### [Work instruction]
From the Wall Street outlook text, list everything it says a worthwhile assessment of the economy should focus on.

[[ Given passage, beginning ]]

At about this time of year, most Wall Street firms are releasing their economic outlook for 2006 and beyond and doing the usual mea culpa for missed targets. At any given time you'll find pros and cons for what the future holds for the economy, and by inference, for the domestic and global investment markets. Hence, any assessment worth a grain of salt will focus on not just the general predictions of GDP, inflation and so forth, but also on the possible downside risks to that prediction.
Rather than address one analyst or another and nitpick their prognostications, I thought a more valuable contribution would be to point out that few analysts are taking what I would call a sober look at the potential risks we face today. Moreover, those who are covering some of the concerns are not doing so as comprehensively as they might. Perhaps they don't want to appear as gloom and doomers, but just the same, being from the same industry I often find that the tendency is to downplay risks in order to encourage participation. In other words, more than a few year-end bonuses depend on your confidence pushing the market up as high as possible.
That said, here is my list of situations you should be soberly monitoring, even if some "experts" might suggest otherwise. Any few of them would be a something to note, but generally nothing to be worried about given the history of the U.S. and global economy to accommodate some pretty extreme shocks and dislocations. But its just that sort of belief that may have lead to too much complacency. "That's the way its always been" is not a long-term sure-bet.

[[ Given passage, end ]]
[[ Data extracts, beginning ]]

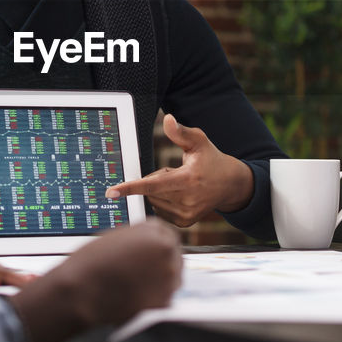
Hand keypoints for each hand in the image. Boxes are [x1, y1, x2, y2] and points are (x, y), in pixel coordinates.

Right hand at [7, 221, 181, 341]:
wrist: (81, 290)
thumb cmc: (91, 264)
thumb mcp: (117, 238)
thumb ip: (139, 240)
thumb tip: (150, 248)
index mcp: (154, 230)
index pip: (168, 235)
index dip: (159, 246)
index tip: (152, 255)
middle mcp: (165, 249)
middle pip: (174, 256)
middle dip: (162, 263)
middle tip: (144, 274)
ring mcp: (168, 275)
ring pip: (173, 278)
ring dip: (160, 282)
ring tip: (134, 286)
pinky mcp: (164, 300)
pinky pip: (165, 299)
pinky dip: (153, 300)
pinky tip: (134, 299)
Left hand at [104, 114, 252, 226]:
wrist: (231, 186)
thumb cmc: (212, 160)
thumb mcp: (199, 141)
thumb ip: (181, 132)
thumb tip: (167, 118)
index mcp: (188, 179)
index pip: (153, 184)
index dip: (130, 187)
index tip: (111, 192)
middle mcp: (187, 200)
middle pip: (151, 190)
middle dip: (156, 178)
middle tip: (175, 172)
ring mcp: (186, 214)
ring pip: (154, 200)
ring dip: (160, 190)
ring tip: (181, 183)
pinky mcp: (185, 222)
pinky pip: (160, 210)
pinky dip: (164, 200)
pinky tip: (181, 194)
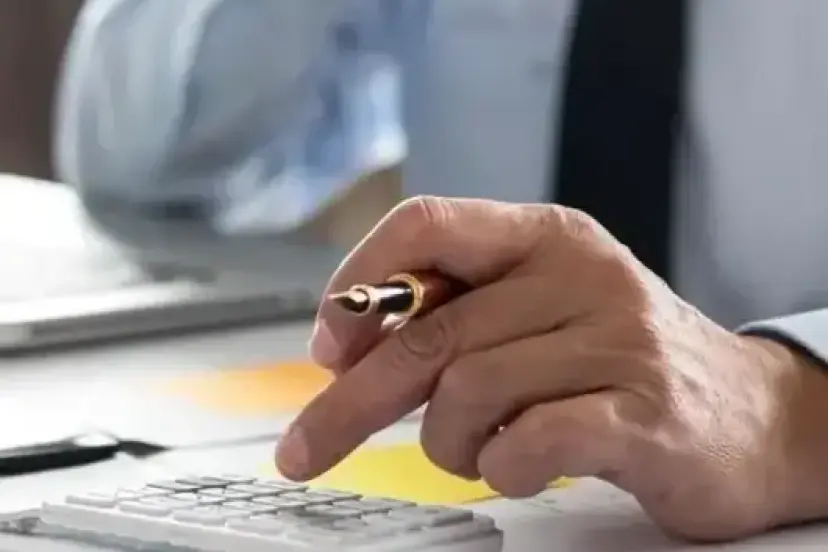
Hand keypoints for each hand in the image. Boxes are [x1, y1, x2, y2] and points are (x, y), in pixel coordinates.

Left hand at [276, 196, 827, 540]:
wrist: (753, 414)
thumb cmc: (622, 360)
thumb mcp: (542, 309)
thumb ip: (459, 313)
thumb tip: (351, 341)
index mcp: (545, 237)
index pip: (426, 224)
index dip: (359, 281)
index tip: (328, 346)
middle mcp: (581, 276)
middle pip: (429, 333)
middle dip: (353, 401)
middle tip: (306, 449)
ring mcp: (618, 342)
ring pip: (468, 392)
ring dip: (449, 444)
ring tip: (480, 452)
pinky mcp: (643, 415)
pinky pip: (528, 442)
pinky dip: (502, 468)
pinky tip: (521, 467)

[[ Data extracts, end ]]

### [Completed task]
- General predictions of GDP
- General predictions of inflation
- The possible downside risks to that prediction